Des chercheurs australiens ont étudié l’efficacité du vaccin contre la maladie à coronavirus 2019 (COVID-19) sur la prévalence et la mortalité de la variante Delta. Ils ont constaté que les pays avec une plus grande couverture vaccinale souffrent de moins de mortalité. Cependant, le nombre de cas reste élevé, entraînant éventuellement des épidémies. L’équipe attribue le scénario au fait que les pays avec une plus grande couverture vaccinale sont en même temps les plus vulnérables à l’infection au COVID-19.
De plus, alors que de nombreux pays se préparaient à une couverture vaccinale élevée, le nombre de cas et les décès continuaient d’augmenter au fil du temps. L’équipe suggère que la diminution des anticorps vaccinaux protecteurs pourrait être la raison la plus probable de ce phénomène.
Une version préimprimée du document de recherche est disponible sur le medRxiv* serveur pendant que l’article est soumis à un examen par les pairs.
Sommaire
Contexte
Bien que la mise en œuvre d’interventions non pharmaceutiques strictes (NPI) et l’utilisation de vaccins protecteurs, le contrôle de l’infection au COVID-19 a été un défi.

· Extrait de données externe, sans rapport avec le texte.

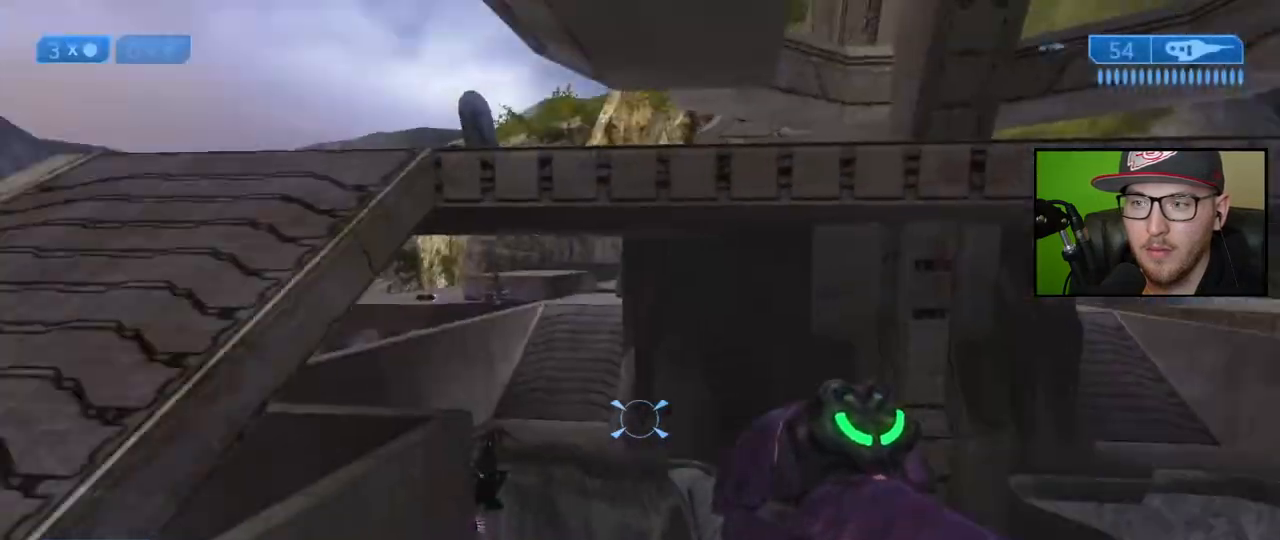
{"buttons": [], "left_stick": "up", "right_stick": "center", "events": [[100, "left_stick", "up-left"], [100, "right_stick", "center"], [200, "right_stick", "right"], [367, "right_stick", "center"], [450, "left_stick", "up"]]}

La situation est portée par l’émergence de nouvelles variantes virales dotées d’une capacité d’évasion immunitaire et la diminution de l’immunité induite par les vaccinations.
Les rapports montrent que si l’immunité contre la nouvelle infection par le coronavirus 2 du syndrome respiratoire aigu sévère (SRAS-CoV-2) diminue en moins d’un an après avoir reçu une série de vaccins à deux doses, la protection contre la maladie grave et la mort existe toujours.
Deux études précédentes avaient fait état d’une absence d’association entre la couverture vaccinale contre le SRAS-CoV-2 et les cas quotidiens.
Pour analyser encore plus profondément afin d’évaluer l’effet global des mesures de contrôle sur l’atténuation de l’infection au COVID-19, la présente étude a enquêté sur un ensemble de données plus vaste provenant de 190 pays.
Qu’ont fait les chercheurs ?
L’équipe a collecté des données pour 190 pays à partir du 1er marsst2021, au 1 décembrest2021. Des référentiels accessibles au public ont été utilisés pour extraire le nombre de cas et de décès quotidiens, l’indice de rigueur, la couverture vaccinale, l’indice de développement humain (IDH) et la population des pays respectifs.
Les tendances ont été analysées dans des délais de trois mois, car le délai est suffisant pour suivre la dynamique de la maladie et suffisamment important pour réduire le bruit de toute épidémie plus petite. Une ligne de moyenne mobile a été utilisée pour montrer les tendances de la pandémie.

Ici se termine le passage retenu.